Billionaires attending Davos two years ago said that income inequality was an issue they wanted to discuss against the background of the Occupy Wall Street movement, which targeted the world’s richest 1 percent.
The wealthiest people on the planet got even richer last year, adding US$524bn to their collective net worth, according to the Bloomberg Billionaires index, a ranking of the world’s 300 wealthiest individuals. The aggregate net worth of the top billionaires stood at US$3,6-trillion at the market close yesterday, according to the ranking.
Bill Gates, the founder and chairman of Microsoft Corporation, was last year’s biggest gainer. The tycoon’s fortune rose US$15,8bn to US$78,5bn and he recaptured the title of world’s richest person last May from Mexican investor Carlos Slim.
Denis O’Brien, the chairman of Hamilton, Bermuda-based Digicel Group, the largest telecommunications company in the Caribbean, says he is bullish on equities.
“I’m going to stick with global telecom stocks,” he says.
Mr O’Brien has attended Davos for more than a decade and flew in last year on his Gulfstream 550 jet plane for the event’s penultimate day.
He says if he had US$100m to invest, he would bet US$40m on Vodafone Group, US$20m in Bharti Airtel, $20m in SoftBank Corporation and US$20m in Bangkok-based Advanced Info Service.
Mr O’Brien says the biggest hurdle facing the global economy is politicians.
“They are more and more worried about their re-election than growing their economies.
“Also, certain European banks still have issues particularly in the Benelux region, Spain, Italy, France and Germany. It will take many more years to sort them out.”
Vladimir Evtushenkov, the founder and largest shareholder of Moscow-based investment company AFK Sistema, says that he is not sure if stocks will rise this year. Mr Evtushenkov, who is the world’s 132nd-richest person, says he would prefer to invest in new companies in sectors that are not affected by changes in central bank policies.
The billionaire, whose publicly traded company maintains interests in Mobile TeleSystems, Russia’s biggest mobile-phone operator, and Bashneft, an oil production and refining company, says that the biggest risk to the world’s economy are anti-global attitudes.
Enrique Razon, a casino and cargo terminal billionaire, who does not gamble, says he had invested US$100m in Nigerian companies instead of stocks, Picasso paintings or Bitcoins.
“I believe there will be a correction coming” in the stock market, he says.
The Filipino billionaire funnelled US$200m of his own money into the Solaire Resort & Casino, a US$1,2bn gambling complex with 1 200 slot machines and 300 gaming tables that opened in March last year.
He also owns half of International Container Terminal Services, a port operator with facilities stretching from Brazil to Madagascar to India, which he inherited when his father died in 1995. The billionaire says the biggest challenge facing the global economy is “liquidity”, and that central banks will not be able to keep interest rates at their low levels for this year.

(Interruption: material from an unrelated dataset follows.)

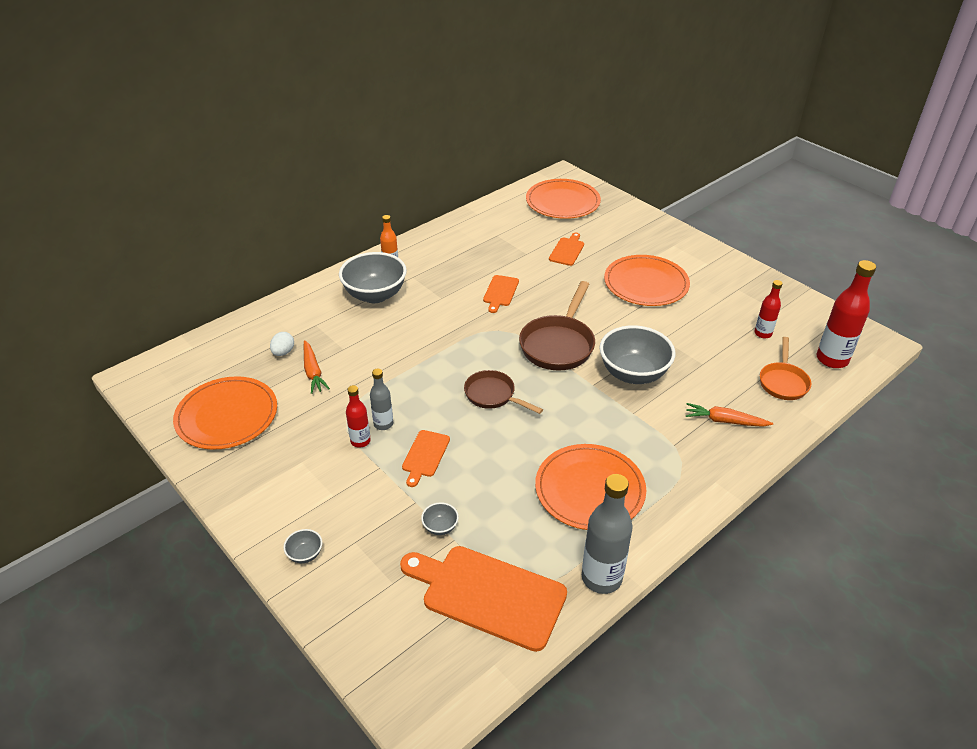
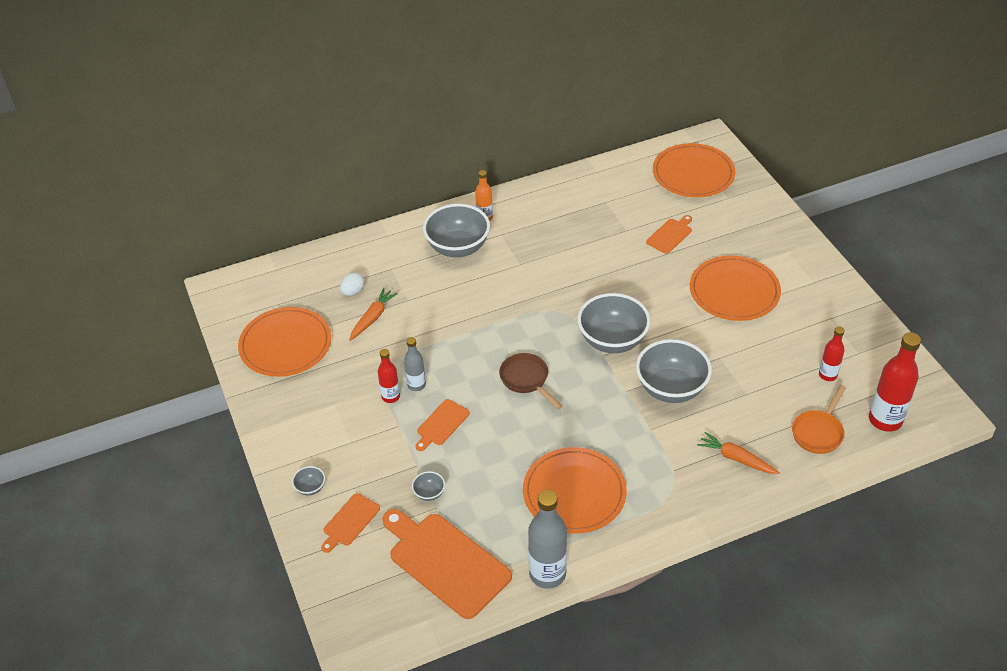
camera: 20 degrees right, 5 degrees up
(313, 372) = (373, 318): orange carrot -> orange carrot turned 150 degrees counterclockwise
(500, 292) = (580, 270): orange cutting board -> orange cutting board (350, 521)
(558, 344) = (612, 340): brown pan -> grey bowl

Billionaire Adi Godrej agrees interest rates will rise “somewhat in the developed world”, though he expects them to “come down in the developing world”.

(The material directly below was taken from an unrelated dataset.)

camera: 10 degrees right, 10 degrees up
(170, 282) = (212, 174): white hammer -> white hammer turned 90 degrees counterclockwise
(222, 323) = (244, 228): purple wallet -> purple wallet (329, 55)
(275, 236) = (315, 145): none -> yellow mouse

Mr Godrej, who has visited Davos for more than 20 years, forecasts that the bull market in stocks would continue.
His family’s holdings, which include real estate and consumer goods, had revenue of $4,1bn in the year ended March last year and are used by more than half–a-billion Indians every day.
Up to 19 Indian billionaires are expected at the gathering this year.

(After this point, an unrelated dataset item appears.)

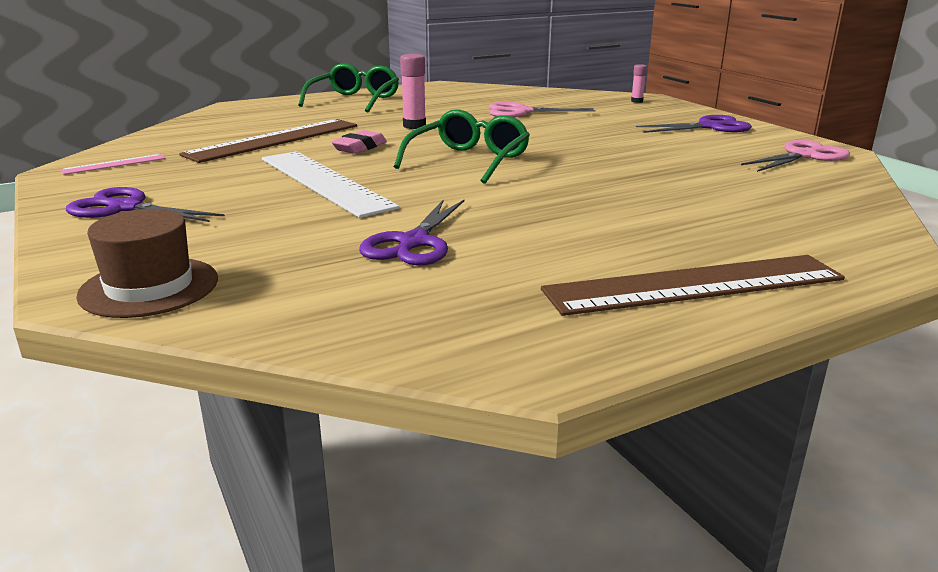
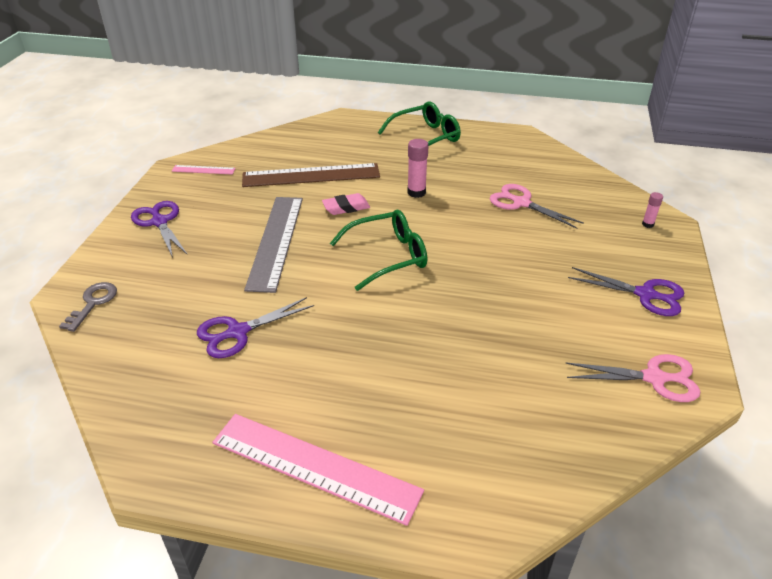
camera: 40 degrees right, 15 degrees up
(149, 287) = (93, 303): brown hat -> grey key
(324, 182) = (276, 241): white ruler -> grey ruler
(694, 285) = (315, 466): brown ruler -> pink ruler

“I see the bull market continuing,” says billionaire Malvinder Singh, executive chairman of New Delhi-based Fortis Healthcare, India’s second-biggest hospital operator. “Interest rates will continue to remain low through 2014 as economies work out ways of kick-starting recovery by boosting demand.”
Torbjorn Tornqvist, CEO of oil trader Gunvor Group, says he will continue to invest in stocks this year, targeting under-performing sectors, such as natural resources. — Bloomberg.